[Stored items]
..........
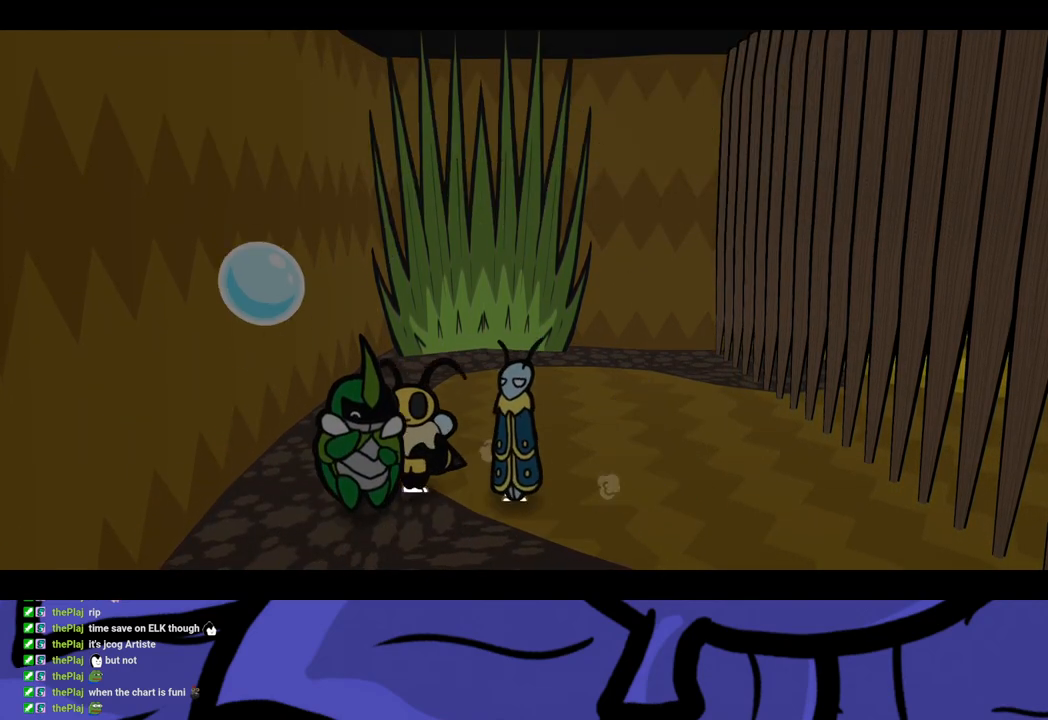
{"buttons": [], "left_stick": "up-right"}
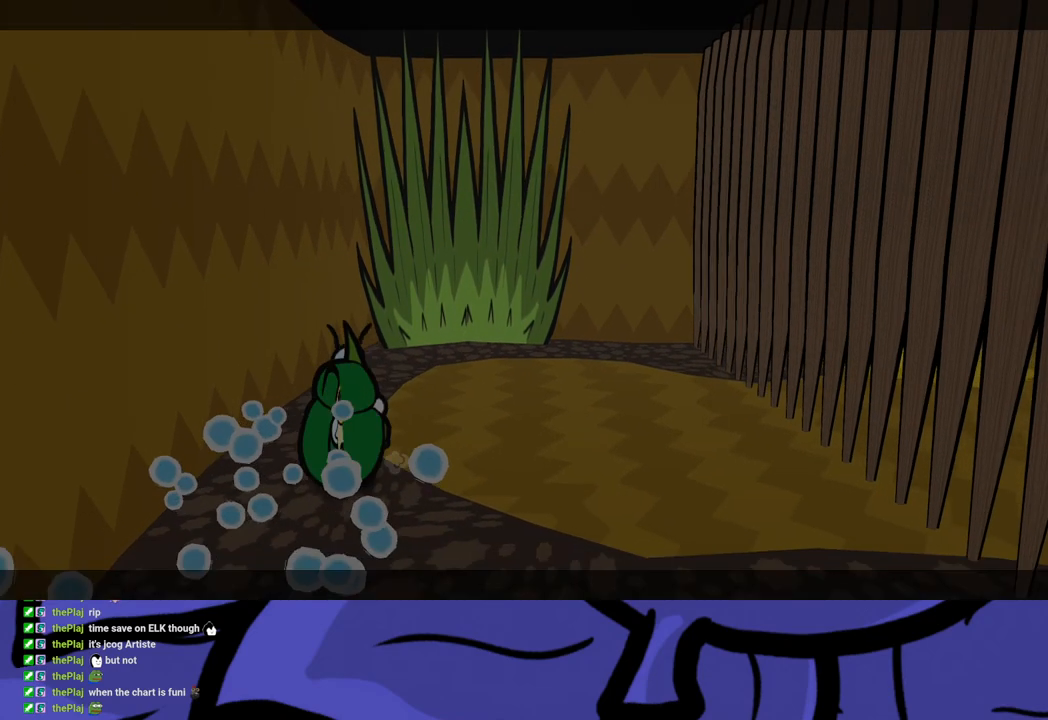
{"buttons": [], "left_stick": "right"}
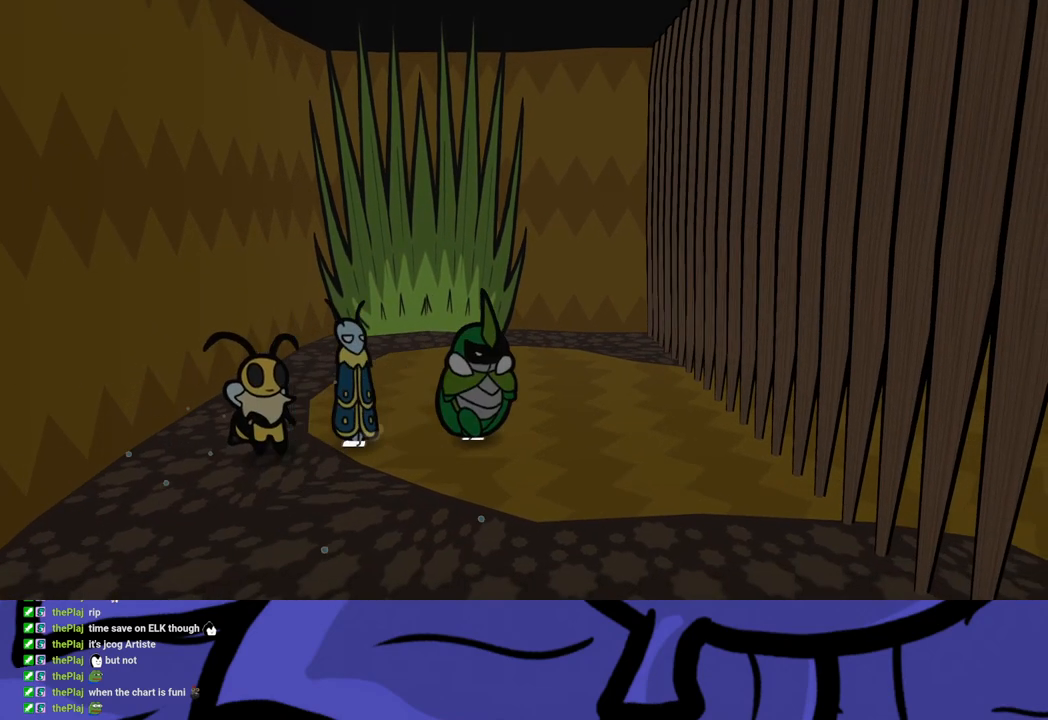
{"buttons": [], "left_stick": "center", "events": [[100, "START", "down"], [150, "START", "up"], [317, "left_stick", "center"], [417, "DPAD_RIGHT", "down"], [467, "A", "down"], [500, "A", "up"], [500, "DPAD_RIGHT", "up"]]}
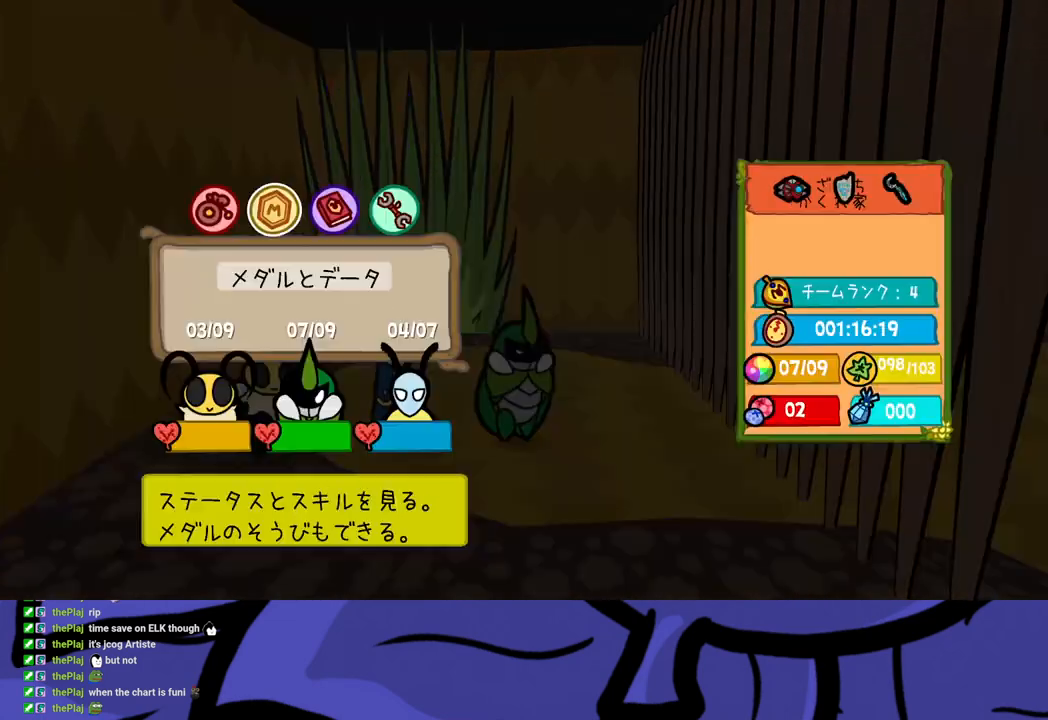
{"buttons": ["DPAD_DOWN"], "left_stick": "center", "events": [[450, "DPAD_DOWN", "down"]]}
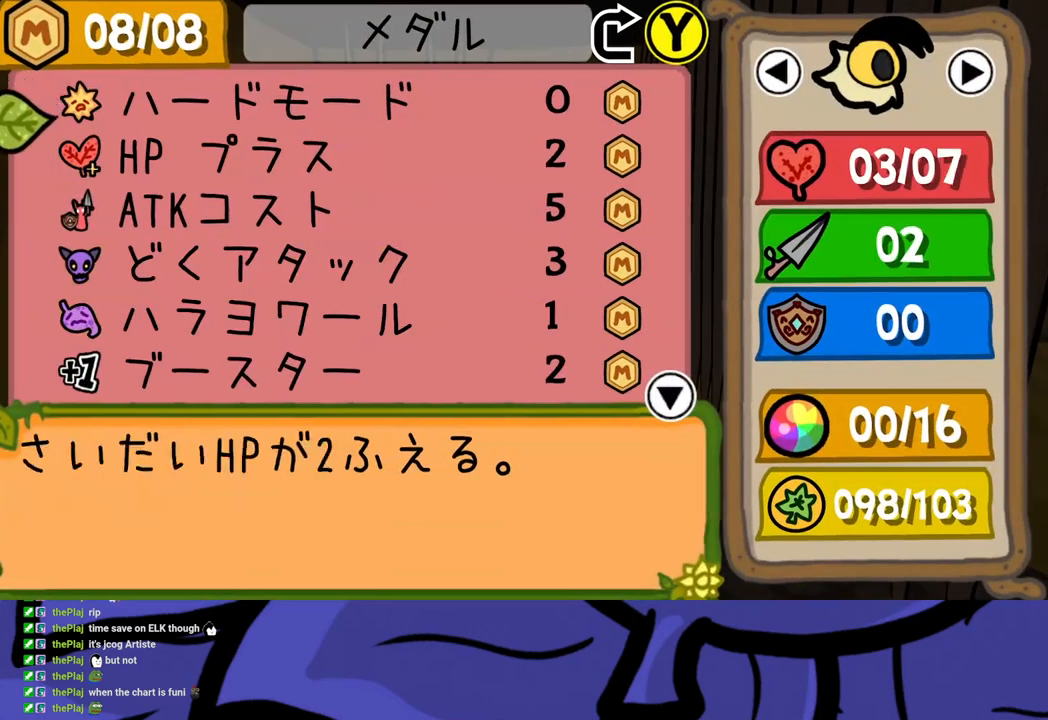
{"buttons": [], "left_stick": "center", "events": [[17, "DPAD_DOWN", "up"], [67, "DPAD_DOWN", "down"], [117, "DPAD_DOWN", "up"], [183, "A", "down"], [250, "A", "up"], [317, "DPAD_DOWN", "down"], [367, "DPAD_DOWN", "up"], [450, "DPAD_DOWN", "down"], [500, "DPAD_DOWN", "up"]]}
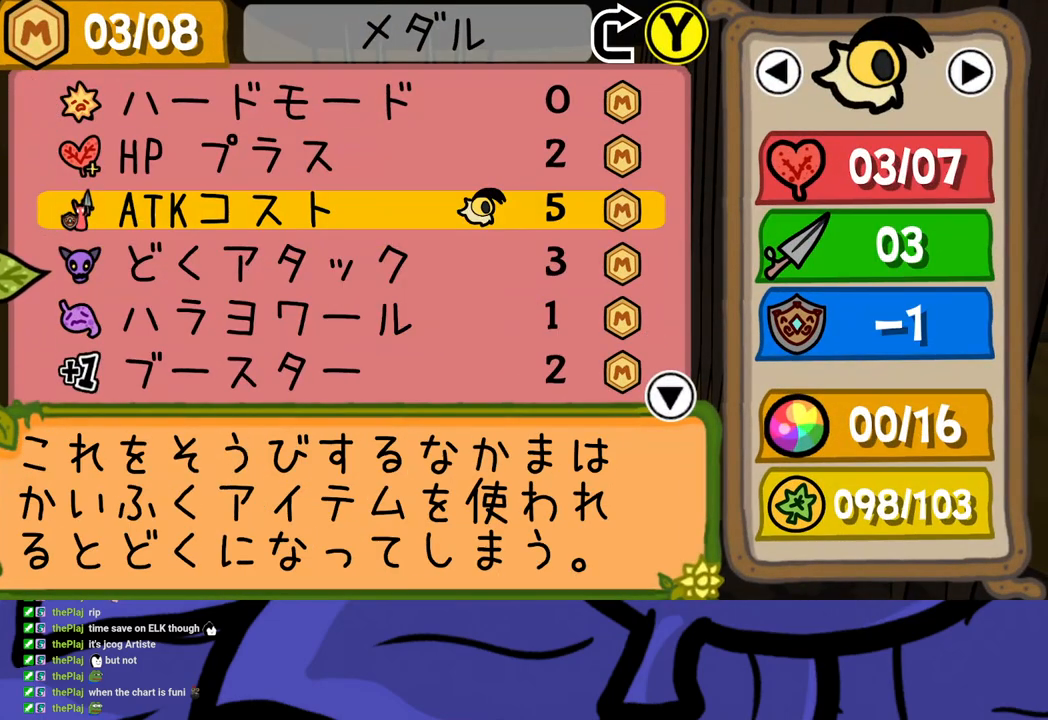
{"buttons": ["A"], "left_stick": "center", "events": [[83, "DPAD_DOWN", "down"], [133, "DPAD_DOWN", "up"], [217, "DPAD_DOWN", "down"], [267, "DPAD_DOWN", "up"], [483, "A", "down"]]}
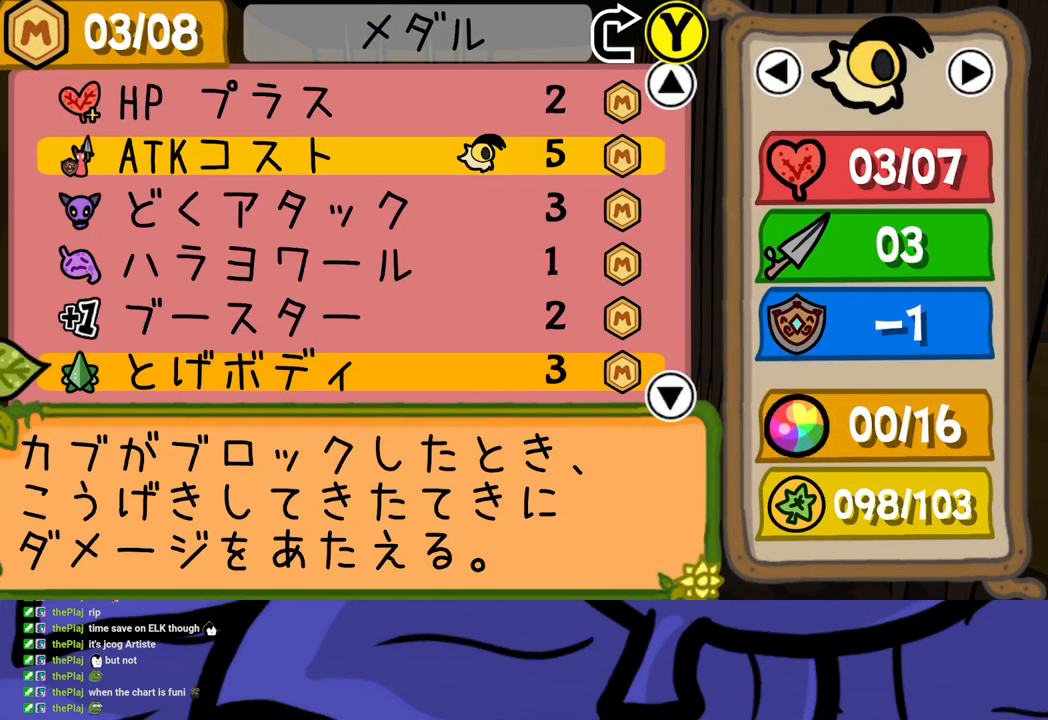
{"buttons": [], "left_stick": "center", "events": [[50, "A", "up"], [317, "B", "down"], [367, "B", "up"]]}
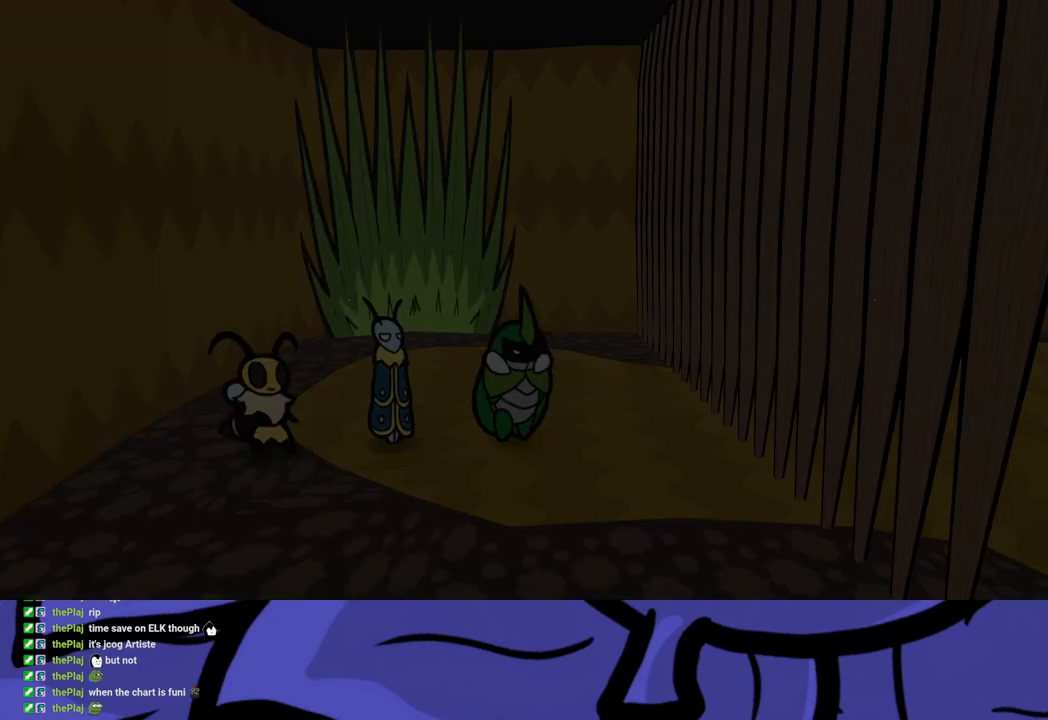
{"buttons": [], "left_stick": "right", "events": [[67, "B", "down"], [117, "B", "up"], [200, "left_stick", "right"]]}
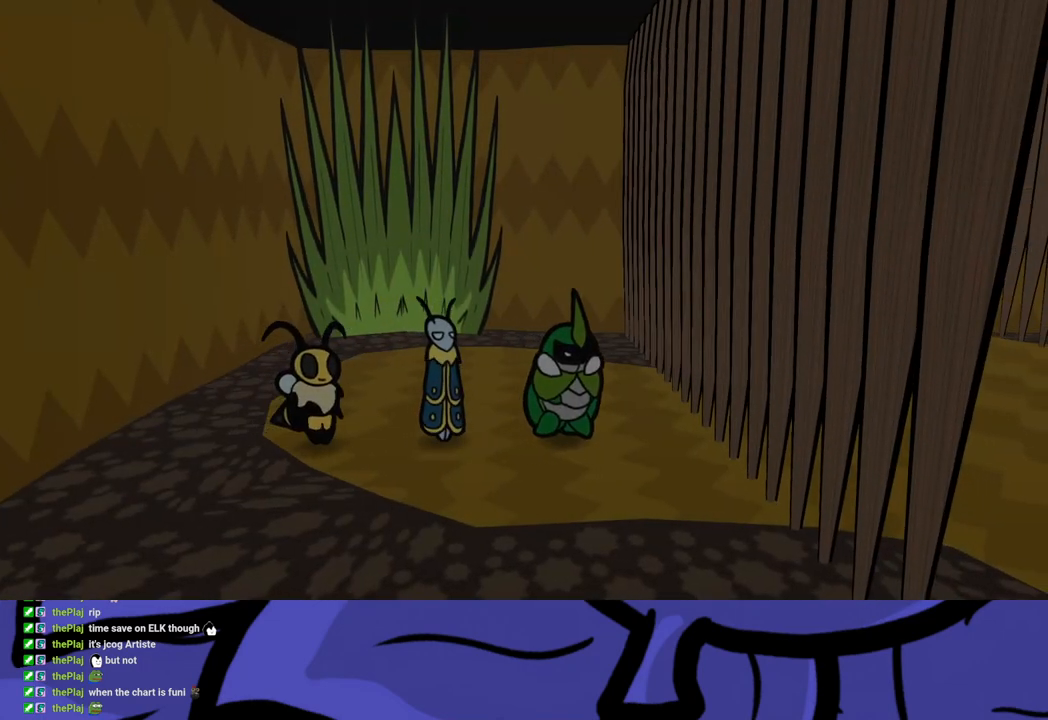
{"buttons": ["B"], "left_stick": "center", "events": [[200, "A", "down"], [300, "B", "down"], [333, "A", "up"], [350, "left_stick", "center"]]}
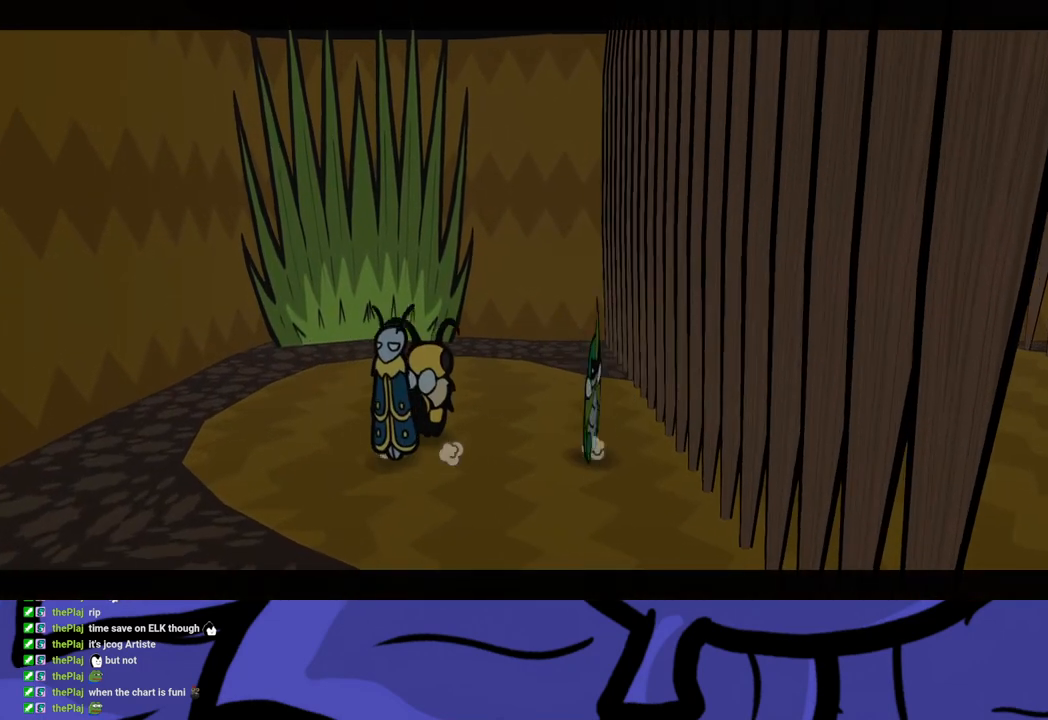
{"buttons": ["B"], "left_stick": "center", "events": []}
..........
# Problem statement
Copy out every entry above verbatim. Leave each picture out.

# Response box
{"buttons": [], "left_stick": "up-right"}
{"buttons": [], "left_stick": "right"}
{"buttons": [], "left_stick": "center", "events": [[100, "START", "down"], [150, "START", "up"], [317, "left_stick", "center"], [417, "DPAD_RIGHT", "down"], [467, "A", "down"], [500, "A", "up"], [500, "DPAD_RIGHT", "up"]]}
{"buttons": ["DPAD_DOWN"], "left_stick": "center", "events": [[450, "DPAD_DOWN", "down"]]}
{"buttons": [], "left_stick": "center", "events": [[17, "DPAD_DOWN", "up"], [67, "DPAD_DOWN", "down"], [117, "DPAD_DOWN", "up"], [183, "A", "down"], [250, "A", "up"], [317, "DPAD_DOWN", "down"], [367, "DPAD_DOWN", "up"], [450, "DPAD_DOWN", "down"], [500, "DPAD_DOWN", "up"]]}
{"buttons": ["A"], "left_stick": "center", "events": [[83, "DPAD_DOWN", "down"], [133, "DPAD_DOWN", "up"], [217, "DPAD_DOWN", "down"], [267, "DPAD_DOWN", "up"], [483, "A", "down"]]}
{"buttons": [], "left_stick": "center", "events": [[50, "A", "up"], [317, "B", "down"], [367, "B", "up"]]}
{"buttons": [], "left_stick": "right", "events": [[67, "B", "down"], [117, "B", "up"], [200, "left_stick", "right"]]}
{"buttons": ["B"], "left_stick": "center", "events": [[200, "A", "down"], [300, "B", "down"], [333, "A", "up"], [350, "left_stick", "center"]]}
{"buttons": ["B"], "left_stick": "center", "events": []}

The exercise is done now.